Дао путника. Травелоги - страница 6
Став звездой Нового Света, Билли Уайлдер отдал дань Старому, сняв по нему реквием – “Бульвар Сансет”. На самом деле, как всё в Лос-Анджелесе, это не бульвар, а шоссе. Да и закат в фильме происходит внутри, а не снаружи. Под видом героини, сошедшей с экрана великой актрисы немого кино, Уайлдер изобразил своих соотечественников, оставшихся в Америке без языка той предыдущей культуры, что принесла им славу.
Нельзя сказать, чтобы Уайлдер недооценивал заблуждения своих соотечественников.
– Австрийцы, – говорил он, – замечательный народ, сумевший убедить мир в том, что Гитлер – немец, а Моцарт – австриец.
Уайлдер понимал, что Европа сама во всем виновата, в том числе и в том, что не хочет, в отличие от него, переучиваться. Он знал, что выхода нет, но он понимал, как много потерял мир с тех пор, как искусство перешло на доступный массам язык вроде того, каким пользовалось звуковое кино.
В Америку немцы приезжали в ореоле культуры, которую они не без основания считали самой высокой в мире. Веря, что ей принадлежит будущее, Марк Твен учил своих детей немецкому, которым сам он безуспешно пытался овладеть тридцать лет. Брехт, Фейхтвангер, Вёрфель, Стефан Цвейг, Генрих, но главное – Томас Манн привыкли к тому, чтобы их любили. До того как нацисты запретили “Будденброков”, роман выдержал больше ста изданий.
– Немецкая литература, – сказал Томас Манн, – там, где я.
В Новом Свете все быстро кончилось. Не все они бедствовали в Америке так страшно, как можно было того ожидать. Одних, правда ненадолго, приютил Голливуд. Других поддерживала слава, третьих – связи. Америка не мешала им писать. Среди сотни книг, выпущенных эмигрантами в годы фашизма, – “Иосиф и его братья” Манна, “Смерть Вергилия” Броха, брехтовский “Галилей”. Но даже те, кому Америка ни в чем не отказывала, не могли с ней ужиться.
– Хорошо, что он вернулся в Европу, – сказал мне профессор, помнивший Томаса Манна по Принстону, – уж слишком он придирался к Америке.
И было за что! Америка, о чем ясно написано на цоколе статуи Свободы, привыкла видеть в эмигрантах отбросы, а не соль Старого Света. Второй шанс она обещала тем, у кого не было первого. По отношению к остальным Америка позволяла себе быть высокомерной до глупости. Дочку Ферми не хотели пускать в страну из-за слабоумия: девочка не знала, кто такие скунсы, а эмиграционный чиновник не мог себе представить страну, где скунсов нет.
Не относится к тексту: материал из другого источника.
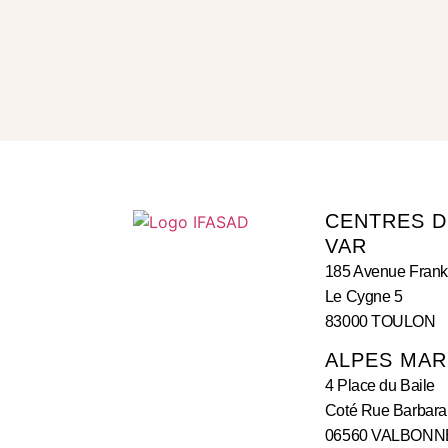
CENTRES D
VAR
185 Avenue Frank
Le Cygne 5
83000 TOULON
ALPES MAR
4 Place du Baile
Coté Rue Barbara
06560 VALBONN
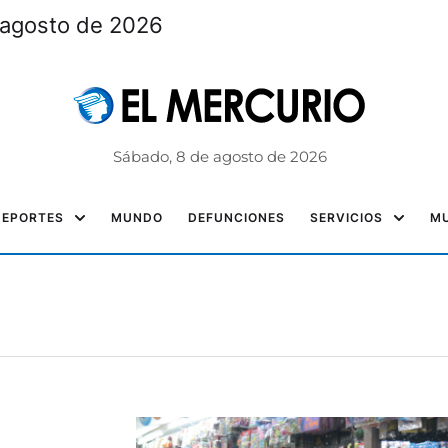
 agosto de 2026
Sábado, 8 de agosto de 2026
DEPORTES
MUNDO
DEFUNCIONES
SERVICIOS
MU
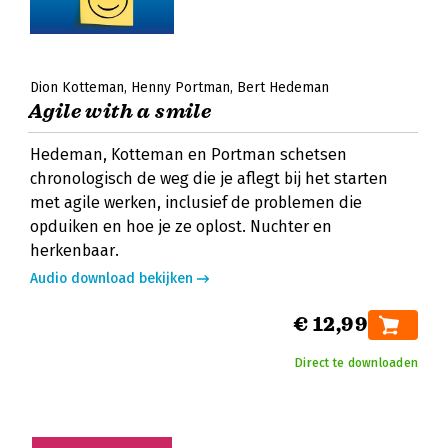
Dion Kotteman
Henny Portman
Bert Hedeman
Agile with a smile
Hedeman, Kotteman en Portman schetsen
chronologisch de weg die je aflegt bij het starten
met agile werken, inclusief de problemen die
opduiken en hoe je ze oplost. Nuchter en
herkenbaar.
Audio download bekijken
€ 12,99
Direct te downloaden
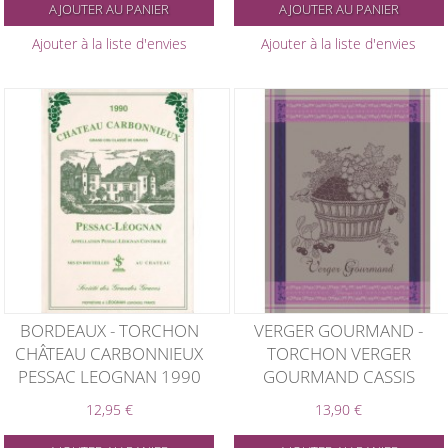
AJOUTER AU PANIER
AJOUTER AU PANIER
Ajouter à la liste d'envies
Ajouter à la liste d'envies
BORDEAUX - TORCHON
VERGER GOURMAND -
CHÂTEAU CARBONNIEUX
TORCHON VERGER
PESSAC LEOGNAN 1990
GOURMAND CASSIS
12,95 €
13,90 €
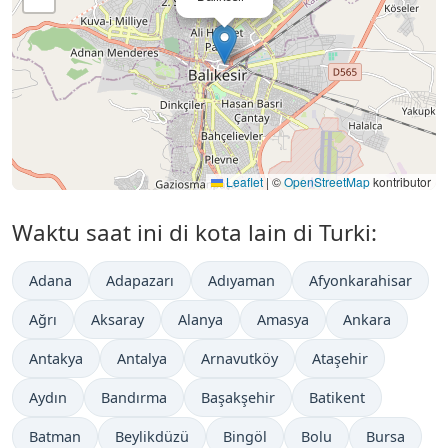
Leaflet
|
©
OpenStreetMap
kontributor
Waktu saat ini di kota lain di Turki:
Adana
Adapazarı
Adıyaman
Afyonkarahisar
Ağrı
Aksaray
Alanya
Amasya
Ankara
Antakya
Antalya
Arnavutköy
Ataşehir
Aydın
Bandırma
Başakşehir
Batikent
Batman
Beylikdüzü
Bingöl
Bolu
Bursa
Америка спасала жизнь эмигрантов за счет их статуса. Для авторов, успевших прославиться дома, эта вполне честная сделка оказалась столь же безнадежной, как та, в которую ввязался их земляк Фауст. Их личность, как у всех настоящих писателей, исчерпывалась на бумаге. Все они не умели делать ничего другого. В том числе – пользоваться английским, которого не признавали даже выучившие язык.
– Приблизительный английский, – жаловался Генрих Манн на своих более решительных коллег, – приблизительные мысли.
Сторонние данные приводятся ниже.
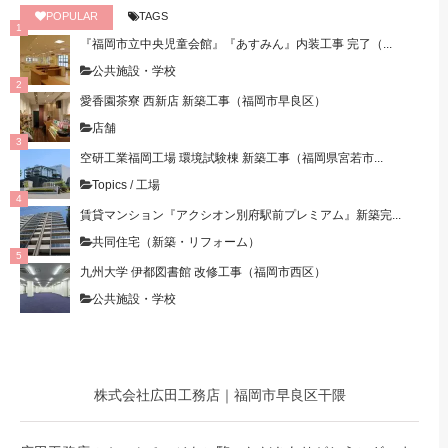
POPULAR
TAGS
『福岡市立中央児童会館』『あすみん』内装工事 完了（...
公共施設・学校
愛香園茶寮 西新店 新築工事（福岡市早良区）
店舗
空研工業福岡工場 環境試験棟 新築工事（福岡県宮若市...
Topics
/
工場
賃貸マンション『アクシオン別府駅前プレミアム』新築完...
共同住宅（新築・リフォーム）
九州大学 伊都図書館 改修工事（福岡市西区）
公共施設・学校
株式会社広田工務店｜福岡市早良区干隈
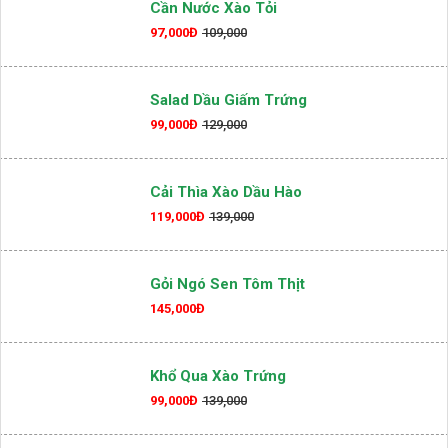
Cần Nước Xào Tỏi
97,000Đ
109,000
Salad Dầu Giấm Trứng
99,000Đ
129,000
Cải Thìa Xào Dầu Hào
119,000Đ
139,000
Gỏi Ngó Sen Tôm Thịt
145,000Đ
Khổ Qua Xào Trứng
99,000Đ
139,000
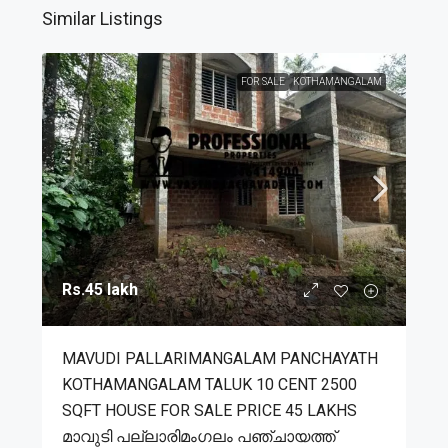
Similar Listings
FOR SALE
KOTHAMANGALAM
Rs.45 lakh
MAVUDI PALLARIMANGALAM PANCHAYATH
KOTHAMANGALAM TALUK 10 CENT 2500
SQFT HOUSE FOR SALE PRICE 45 LAKHS
മാവുടി പല്ലാരിമംഗലം പഞ്ചായത്ത്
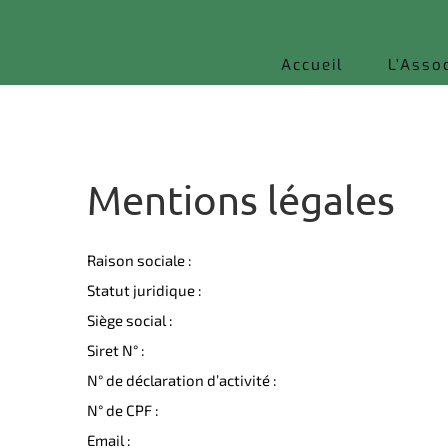
Accueil
L’Asso
Mentions légales
Raison sociale :
Statut juridique :
Siège social :
Siret N° :
N° de déclaration d’activité :
N° de CPF :
Email :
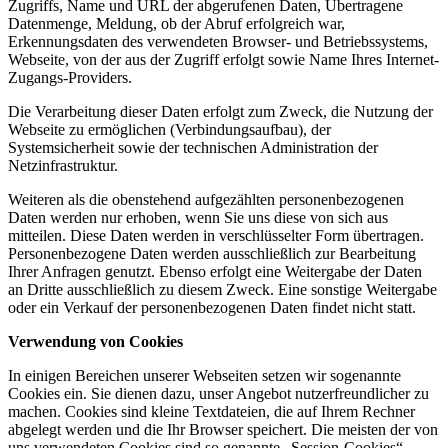
Zugriffs, Name und URL der abgerufenen Daten, Übertragene
Datenmenge, Meldung, ob der Abruf erfolgreich war,
Erkennungsdaten des verwendeten Browser- und Betriebssystems,
Webseite, von der aus der Zugriff erfolgt sowie Name Ihres Internet-
Zugangs-Providers.
Die Verarbeitung dieser Daten erfolgt zum Zweck, die Nutzung der
Webseite zu ermöglichen (Verbindungsaufbau), der
Systemsicherheit sowie der technischen Administration der
Netzinfrastruktur.
Weiteren als die obenstehend aufgezählten personenbezogenen
Daten werden nur erhoben, wenn Sie uns diese von sich aus
mitteilen. Diese Daten werden in verschlüsselter Form übertragen.
Personenbezogene Daten werden ausschließlich zur Bearbeitung
Ihrer Anfragen genutzt. Ebenso erfolgt eine Weitergabe der Daten
an Dritte ausschließlich zu diesem Zweck. Eine sonstige Weitergabe
oder ein Verkauf der personenbezogenen Daten findet nicht statt.
Verwendung von Cookies
In einigen Bereichen unserer Webseiten setzen wir sogenannte
Cookies ein. Sie dienen dazu, unser Angebot nutzerfreundlicher zu
machen. Cookies sind kleine Textdateien, die auf Ihrem Rechner
abgelegt werden und die Ihr Browser speichert. Die meisten der von
uns verwendeten Cookies sind so genannte „Session-Cookies“.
Чтобы писать на другом языке, надо стать другим человеком. Живые классики, киты пера и акулы мысли, они были слишком полны собой, чтобы второе “я” сумело потеснить первое.
Дело еще в том, что в другой язык, как в другую веру, переходят, расставаясь с родной средой, которую писатели зовут контекстом. Чем он шире и глубже, тем труднее без него обходиться, ибо вместе с контекстом исчезает почва для индивидуального творчества. Всякий писатель кормится – тайно и явно – цитатами. Но только зрелая, перенасыщенная культурой жизнь сплошь иронична, ибо она заключает себя в невидимые кавычки. Опознанная цитата служит пропуском в стаю. Вот так псы – от дога до таксы – узнают, что принадлежат к одному собачьему семейству. Это, конечно, не мешает им драться, но лошади, скажем, их вообще не интересуют.